*Reading passage*:
= Beginning of Section =

Poster March 2019 English

Letting Go Into Clarity – a meditation intensive in English, March 8+9 2019

The future is less and less predictable. We’re under pressure and stressed, constantly chasing contradictory thoughts and feelings in our mind. With meditation and mindfulness we learn to be aware of the present moment, to be open and completely relaxed. This isn’t something we attain, but a constant process of letting go and being present.
This weekend we’ll be practicing four types of meditation: breathing (shamatha), insight (vipassana), non-meditation (awareness), and compassion. Each of these contributes to experiencing our true nature directly, the silence, the awareness that is always there, always healing and knowing. This is the source of trust and healing.

Furthermore we’ll “feed our demons”, a compassion meditation integrating the positive energies of your disowned self.
The meditations encourage us to directly access the „self“ in our daily lives. We learn to relieve the parts of the psyche that feel alienated, anxious or hurt, and welcome them with respect and compassion. This helps to balance the parts of us that feel hurt and overwhelmed.
Meditation starts with compassion for ourselves. This allows us to be more open and sensitive to ourselves and others, more curious, appreciative and less judgemental. Meditation reduces stress and increases well-being.
The course offers contents of the Buddhist world view, current insights from brain research and psychology as well as exercises, meditations, discussion and yoga.

Gerald Blomeyer
Thirty years ago, I started Buddhist meditation and studied and practiced Tibetan Buddhism. Professionally, I taught at universities for ten years and ran my own PR agency for 17 years. For eight years I lived in India and Nepal to study Buddhism with great masters and to help with the NGO Alice Project School in Sarnath. For two years I taught meditation at the Buddhist Meditation Center in Pokhara (FPMT.org) to people from all over the world on a daily basis as well as the basics of Buddhism at the weekend courses.
After returning to Berlin five years ago, I’ve been teaching meditation and Reiki, as well as courses on mindfulness as a leadership principle.

= End of Section =

*About this task*: On which dates does the meditation intensive described in the poster take place?

[Stored data]
= Beginning of Section =

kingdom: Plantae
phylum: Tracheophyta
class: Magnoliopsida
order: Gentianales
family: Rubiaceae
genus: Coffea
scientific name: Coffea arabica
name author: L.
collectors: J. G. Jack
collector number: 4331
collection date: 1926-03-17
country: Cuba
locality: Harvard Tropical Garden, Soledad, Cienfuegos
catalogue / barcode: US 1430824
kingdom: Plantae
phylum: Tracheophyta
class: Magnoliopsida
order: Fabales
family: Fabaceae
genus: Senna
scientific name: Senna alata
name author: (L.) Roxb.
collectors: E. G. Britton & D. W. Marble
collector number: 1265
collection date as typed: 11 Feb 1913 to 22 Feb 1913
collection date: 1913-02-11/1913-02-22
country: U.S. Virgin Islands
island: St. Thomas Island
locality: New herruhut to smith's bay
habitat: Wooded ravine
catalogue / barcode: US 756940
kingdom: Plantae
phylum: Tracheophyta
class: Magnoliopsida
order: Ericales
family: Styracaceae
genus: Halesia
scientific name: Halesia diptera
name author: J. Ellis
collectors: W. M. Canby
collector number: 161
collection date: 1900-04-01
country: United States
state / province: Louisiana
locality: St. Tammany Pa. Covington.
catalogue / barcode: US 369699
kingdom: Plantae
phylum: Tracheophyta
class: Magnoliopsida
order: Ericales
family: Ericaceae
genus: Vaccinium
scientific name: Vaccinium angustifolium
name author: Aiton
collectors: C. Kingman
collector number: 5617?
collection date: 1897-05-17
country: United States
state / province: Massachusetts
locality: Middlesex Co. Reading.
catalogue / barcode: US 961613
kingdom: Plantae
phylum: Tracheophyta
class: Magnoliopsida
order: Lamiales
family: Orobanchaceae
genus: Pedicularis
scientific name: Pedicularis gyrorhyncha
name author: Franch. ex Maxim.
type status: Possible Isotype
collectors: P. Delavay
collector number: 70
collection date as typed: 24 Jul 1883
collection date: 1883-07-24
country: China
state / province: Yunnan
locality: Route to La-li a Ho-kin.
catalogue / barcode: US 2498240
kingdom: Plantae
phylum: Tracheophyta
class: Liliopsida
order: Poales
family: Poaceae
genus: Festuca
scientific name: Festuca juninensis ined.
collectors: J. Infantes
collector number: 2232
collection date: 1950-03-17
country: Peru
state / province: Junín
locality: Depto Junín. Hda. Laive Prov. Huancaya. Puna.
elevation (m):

= End of Section =

*Written solution*: March 8 and 9, 2019